Aunque existe un acuerdo generalizado entre el Partido Comunista de Cuba (PCC) sobre la necesidad de recurrir cada vez más al mercado mundial, existe una especie de división en el gobierno cubano a medida que se compromete a liberar las fuerzas del mercado en el ámbito económico nacional y permite la acumulación de riqueza privada.

Esto ha salido a la luz en algunas de las declaraciones de los funcionarios del gobierno, con el presidente cubano Miguel Díaz-Canel se oponiendo en la Asamblea Nacional una desaceleración del proceso:

Es hora de actuar sin dogmas y con realismo, abordando las prioridades, facilitando el fortalecimiento real de la empresa estatal y sus vínculos productivos con la inversión extranjera, las empresas conjuntas y el sector no estatal de la economía.

También debemos poner en orden la actividad del sector privado de la economía, pero sin obstaculizar o ralentizar su desempeño, estimulando las mejores prácticas hasta asegurar que quienes trabajan dentro de ella se alejen de las ilegalidades. El desafío es integrar a todos los actores, formas de propiedad y administración presentes en nuestro entorno socioeconómico en la batalla por la economía que, reitero, es hoy la batalla fundamental.

También defendió a los cuentapropistas de los cargos de que serían una fuente de peligro para el régimen cubano, debido a su fuente independiente de riqueza y posibles vínculos con los exiliados cubanos reaccionarios y sus aliados en el gobierno de los Estados Unidos:

Los trabajadores por cuenta propia no son enemigos de la Revolución, son el resultado del proceso de actualización del modelo económico; han resuelto problemas que pesaban sobre el Estado y para los cuales a veces era ineficiente. Han rescatado comercios que la vida ha demostrado ser necesarios.

Sabemos que todavía hay intentos de convertir al sector no estatal en un enemigo del proceso revolucionario, pero no lograrán dividirnos. Para ello contamos con el compromiso de nuestros trabajadores autónomos y de las instituciones estatales.
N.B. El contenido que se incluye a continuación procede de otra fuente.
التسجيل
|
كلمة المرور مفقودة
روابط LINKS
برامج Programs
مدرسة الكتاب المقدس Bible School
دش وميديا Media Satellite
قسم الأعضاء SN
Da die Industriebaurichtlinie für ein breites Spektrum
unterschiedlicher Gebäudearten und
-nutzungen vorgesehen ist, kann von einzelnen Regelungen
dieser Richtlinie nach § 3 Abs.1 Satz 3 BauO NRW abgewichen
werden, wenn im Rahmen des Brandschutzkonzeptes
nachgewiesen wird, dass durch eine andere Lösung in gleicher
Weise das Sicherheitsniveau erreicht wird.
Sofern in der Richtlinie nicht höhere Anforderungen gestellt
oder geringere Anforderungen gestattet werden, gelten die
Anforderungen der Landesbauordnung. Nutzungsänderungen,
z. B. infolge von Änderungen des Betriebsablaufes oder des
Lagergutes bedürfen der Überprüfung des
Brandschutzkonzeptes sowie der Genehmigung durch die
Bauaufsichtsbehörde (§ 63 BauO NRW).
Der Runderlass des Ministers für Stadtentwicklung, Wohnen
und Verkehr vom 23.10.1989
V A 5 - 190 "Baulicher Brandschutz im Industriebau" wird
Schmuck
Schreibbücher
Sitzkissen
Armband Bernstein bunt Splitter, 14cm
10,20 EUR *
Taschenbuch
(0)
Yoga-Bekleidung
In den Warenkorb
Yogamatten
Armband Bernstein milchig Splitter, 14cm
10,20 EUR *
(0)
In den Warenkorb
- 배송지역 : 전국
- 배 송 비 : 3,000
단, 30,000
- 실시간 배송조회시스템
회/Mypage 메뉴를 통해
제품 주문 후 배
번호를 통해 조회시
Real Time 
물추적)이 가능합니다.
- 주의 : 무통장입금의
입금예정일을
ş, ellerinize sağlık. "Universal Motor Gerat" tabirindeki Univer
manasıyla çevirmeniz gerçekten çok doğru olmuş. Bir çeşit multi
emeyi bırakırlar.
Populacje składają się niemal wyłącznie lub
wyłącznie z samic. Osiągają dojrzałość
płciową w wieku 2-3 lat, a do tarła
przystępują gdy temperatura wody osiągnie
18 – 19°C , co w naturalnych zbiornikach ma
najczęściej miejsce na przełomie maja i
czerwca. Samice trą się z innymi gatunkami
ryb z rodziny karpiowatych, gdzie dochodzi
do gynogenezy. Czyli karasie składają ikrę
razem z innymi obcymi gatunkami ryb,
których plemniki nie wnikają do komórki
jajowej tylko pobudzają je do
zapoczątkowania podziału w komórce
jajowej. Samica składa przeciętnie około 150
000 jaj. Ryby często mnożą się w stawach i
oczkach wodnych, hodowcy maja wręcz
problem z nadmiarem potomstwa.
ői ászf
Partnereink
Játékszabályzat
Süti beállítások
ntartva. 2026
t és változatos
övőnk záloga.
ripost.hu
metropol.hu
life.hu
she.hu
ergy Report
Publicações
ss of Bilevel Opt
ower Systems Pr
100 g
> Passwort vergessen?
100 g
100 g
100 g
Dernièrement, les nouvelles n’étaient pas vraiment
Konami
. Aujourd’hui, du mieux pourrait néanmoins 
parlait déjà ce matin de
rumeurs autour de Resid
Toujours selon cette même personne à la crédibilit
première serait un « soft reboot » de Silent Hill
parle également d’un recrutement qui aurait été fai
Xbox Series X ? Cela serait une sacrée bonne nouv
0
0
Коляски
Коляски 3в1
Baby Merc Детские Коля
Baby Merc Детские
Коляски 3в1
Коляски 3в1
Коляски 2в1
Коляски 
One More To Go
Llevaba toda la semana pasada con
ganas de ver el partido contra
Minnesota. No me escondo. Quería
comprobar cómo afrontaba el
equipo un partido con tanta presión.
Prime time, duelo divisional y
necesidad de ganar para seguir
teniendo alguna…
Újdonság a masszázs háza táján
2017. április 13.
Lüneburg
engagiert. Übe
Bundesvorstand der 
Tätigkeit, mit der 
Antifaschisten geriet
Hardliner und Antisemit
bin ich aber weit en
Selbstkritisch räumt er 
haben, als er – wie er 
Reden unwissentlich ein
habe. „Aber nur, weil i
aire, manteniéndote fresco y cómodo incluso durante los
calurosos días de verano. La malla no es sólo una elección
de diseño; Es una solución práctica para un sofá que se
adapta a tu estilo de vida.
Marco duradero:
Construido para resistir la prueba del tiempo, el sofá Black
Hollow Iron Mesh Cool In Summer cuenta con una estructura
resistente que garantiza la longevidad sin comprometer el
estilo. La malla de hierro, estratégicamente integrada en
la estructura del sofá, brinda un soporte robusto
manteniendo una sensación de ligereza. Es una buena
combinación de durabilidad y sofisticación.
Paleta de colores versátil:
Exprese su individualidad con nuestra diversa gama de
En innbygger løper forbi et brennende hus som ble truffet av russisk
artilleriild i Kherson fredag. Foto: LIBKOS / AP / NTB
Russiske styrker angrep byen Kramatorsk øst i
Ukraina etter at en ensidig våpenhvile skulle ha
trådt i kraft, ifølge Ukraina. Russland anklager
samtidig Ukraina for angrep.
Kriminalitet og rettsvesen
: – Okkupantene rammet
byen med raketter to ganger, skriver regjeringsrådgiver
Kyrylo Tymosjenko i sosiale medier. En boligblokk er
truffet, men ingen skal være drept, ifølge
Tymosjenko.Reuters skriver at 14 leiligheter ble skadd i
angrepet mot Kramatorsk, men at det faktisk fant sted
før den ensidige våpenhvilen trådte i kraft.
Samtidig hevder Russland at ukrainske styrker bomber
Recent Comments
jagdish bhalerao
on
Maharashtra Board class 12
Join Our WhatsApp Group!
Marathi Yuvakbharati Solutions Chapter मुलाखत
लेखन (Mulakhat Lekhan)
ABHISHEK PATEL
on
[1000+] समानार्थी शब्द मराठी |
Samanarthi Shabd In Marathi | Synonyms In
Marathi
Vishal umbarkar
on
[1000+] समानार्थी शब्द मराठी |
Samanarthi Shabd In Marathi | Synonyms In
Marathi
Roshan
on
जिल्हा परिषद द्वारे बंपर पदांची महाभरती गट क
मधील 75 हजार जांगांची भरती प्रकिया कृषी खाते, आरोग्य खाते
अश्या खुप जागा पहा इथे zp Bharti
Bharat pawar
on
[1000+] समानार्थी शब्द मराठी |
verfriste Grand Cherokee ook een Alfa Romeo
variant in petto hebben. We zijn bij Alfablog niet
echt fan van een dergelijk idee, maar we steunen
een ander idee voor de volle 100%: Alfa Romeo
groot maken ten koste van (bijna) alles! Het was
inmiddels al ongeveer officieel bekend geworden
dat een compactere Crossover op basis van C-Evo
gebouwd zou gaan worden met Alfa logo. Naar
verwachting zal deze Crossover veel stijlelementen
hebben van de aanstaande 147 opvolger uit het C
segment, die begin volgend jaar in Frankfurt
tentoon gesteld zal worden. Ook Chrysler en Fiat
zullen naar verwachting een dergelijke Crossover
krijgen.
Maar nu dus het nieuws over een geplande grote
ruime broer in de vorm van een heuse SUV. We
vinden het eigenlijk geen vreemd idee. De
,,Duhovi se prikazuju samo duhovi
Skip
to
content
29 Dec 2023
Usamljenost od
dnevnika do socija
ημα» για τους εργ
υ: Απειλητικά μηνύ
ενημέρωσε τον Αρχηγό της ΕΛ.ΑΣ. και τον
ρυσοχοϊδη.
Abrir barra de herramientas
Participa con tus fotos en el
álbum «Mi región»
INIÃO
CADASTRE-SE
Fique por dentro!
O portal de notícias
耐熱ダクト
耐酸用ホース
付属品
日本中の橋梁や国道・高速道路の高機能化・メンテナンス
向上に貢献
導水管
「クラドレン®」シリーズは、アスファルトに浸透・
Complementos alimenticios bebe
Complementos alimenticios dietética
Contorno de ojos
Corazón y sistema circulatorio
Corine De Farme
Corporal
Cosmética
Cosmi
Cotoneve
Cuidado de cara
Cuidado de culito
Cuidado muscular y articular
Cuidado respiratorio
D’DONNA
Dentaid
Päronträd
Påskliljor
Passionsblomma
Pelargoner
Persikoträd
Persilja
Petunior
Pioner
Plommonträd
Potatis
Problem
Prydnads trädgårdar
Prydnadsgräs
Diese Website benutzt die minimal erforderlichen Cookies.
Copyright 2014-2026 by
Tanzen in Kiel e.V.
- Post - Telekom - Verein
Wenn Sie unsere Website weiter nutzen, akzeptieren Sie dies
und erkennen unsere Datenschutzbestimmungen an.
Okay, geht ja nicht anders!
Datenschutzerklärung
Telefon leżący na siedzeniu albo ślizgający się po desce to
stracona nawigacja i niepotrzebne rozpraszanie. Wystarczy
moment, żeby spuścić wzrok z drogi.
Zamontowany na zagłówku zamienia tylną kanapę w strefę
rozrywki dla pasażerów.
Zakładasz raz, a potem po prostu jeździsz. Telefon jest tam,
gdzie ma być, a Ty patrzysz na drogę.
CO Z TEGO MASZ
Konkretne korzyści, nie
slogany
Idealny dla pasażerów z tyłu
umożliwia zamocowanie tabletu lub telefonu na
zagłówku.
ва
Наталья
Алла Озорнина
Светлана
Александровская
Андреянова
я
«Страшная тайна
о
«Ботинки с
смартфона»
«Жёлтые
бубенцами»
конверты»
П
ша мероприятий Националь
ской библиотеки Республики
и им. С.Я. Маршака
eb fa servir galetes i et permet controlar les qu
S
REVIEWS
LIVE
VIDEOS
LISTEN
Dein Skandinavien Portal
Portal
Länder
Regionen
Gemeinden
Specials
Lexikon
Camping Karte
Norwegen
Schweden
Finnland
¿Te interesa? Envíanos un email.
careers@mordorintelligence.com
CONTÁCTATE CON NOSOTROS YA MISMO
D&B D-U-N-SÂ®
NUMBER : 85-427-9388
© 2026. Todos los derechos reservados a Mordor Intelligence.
Es notable que uno de los cambios significativos y ampliamente informados a la constitución cubana --eliminar el artículo que afirma que el país está "avanzando hacia una sociedad comunista"-- aparentemente ha sido rescindido tras la oposición popular. Si bien Cuba no es socialista y no ha estado "avanzando hacia una sociedad comunista" bajo el liderazgo de los Castros y sus sucesores en el PCC, no hay duda del amplio apoyo genuino que hay sobre el socialismo entre los trabajadores cubanos, quienes enfrentan presiones similares a las que enfrentan otros trabajadores de todo el mundo.